> PROMPT
Look below. Copy each line that has "assign" in it.

:: SOURCE MATERIAL ::

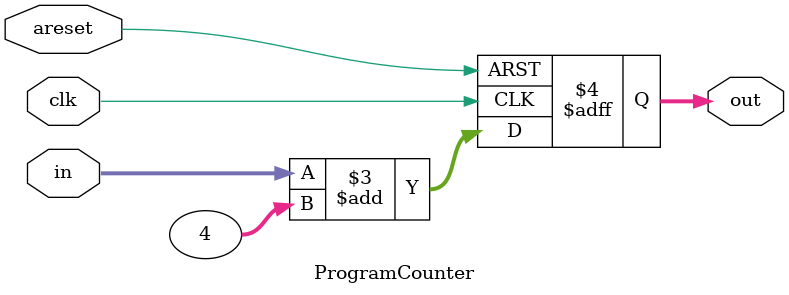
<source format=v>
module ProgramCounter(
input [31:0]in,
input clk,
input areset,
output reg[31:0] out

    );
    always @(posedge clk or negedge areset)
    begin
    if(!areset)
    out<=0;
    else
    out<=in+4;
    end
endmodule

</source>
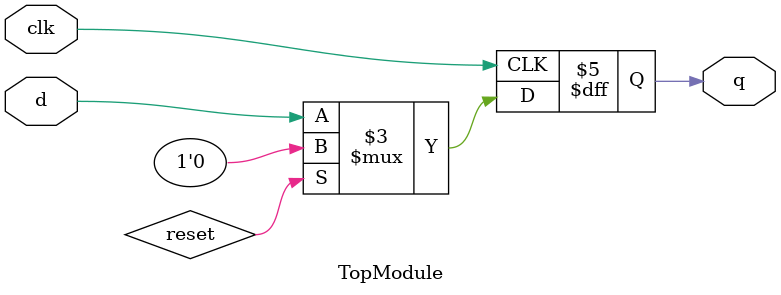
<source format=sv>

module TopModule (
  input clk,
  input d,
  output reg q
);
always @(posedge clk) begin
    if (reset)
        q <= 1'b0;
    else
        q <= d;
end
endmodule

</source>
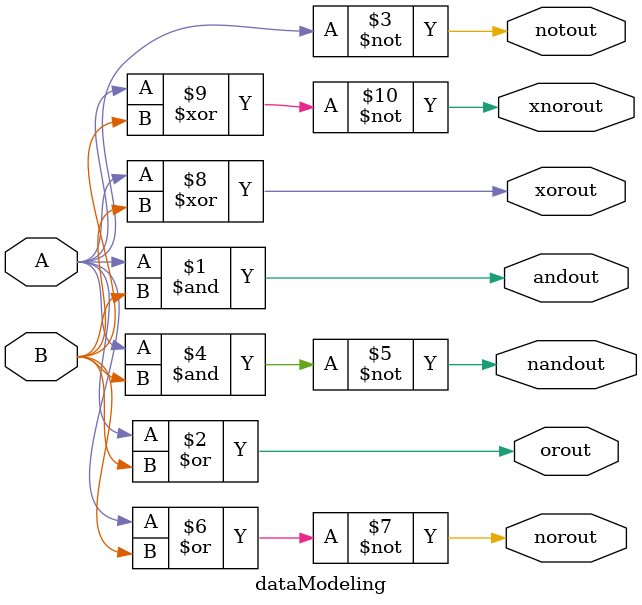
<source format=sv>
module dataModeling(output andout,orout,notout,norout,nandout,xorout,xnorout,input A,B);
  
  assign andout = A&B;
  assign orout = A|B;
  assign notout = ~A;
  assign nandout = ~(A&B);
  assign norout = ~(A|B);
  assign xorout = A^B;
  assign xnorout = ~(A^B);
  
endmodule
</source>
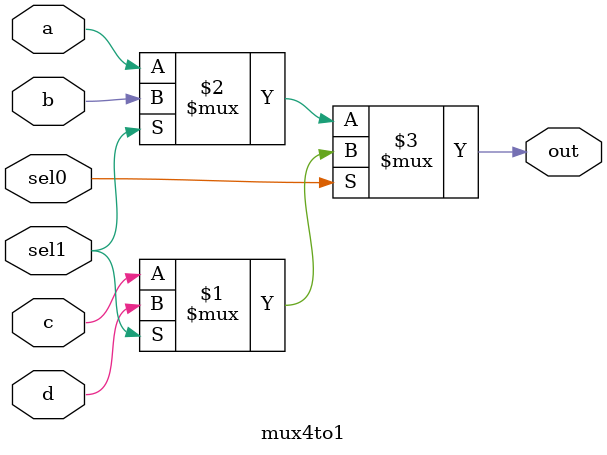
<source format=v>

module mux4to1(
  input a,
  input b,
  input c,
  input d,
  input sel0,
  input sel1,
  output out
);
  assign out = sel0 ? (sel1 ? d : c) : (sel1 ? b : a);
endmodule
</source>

:::
:: SOURCE MATERIAL ::

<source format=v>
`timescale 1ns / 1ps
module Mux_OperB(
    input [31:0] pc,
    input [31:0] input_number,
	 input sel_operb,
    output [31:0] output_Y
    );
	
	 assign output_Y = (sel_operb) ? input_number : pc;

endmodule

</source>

:::

> RESPONSE
  assign andout = A&B;
  assign orout = A|B;
  assign notout = ~A;
  assign nandout = ~(A&B);
  assign norout = ~(A|B);
  assign xorout = A^B;
  assign xnorout = ~(A^B);
  assign out = sel0 ? (sel1 ? d : c) : (sel1 ? b : a);
	 assign output_Y = (sel_operb) ? input_number : pc;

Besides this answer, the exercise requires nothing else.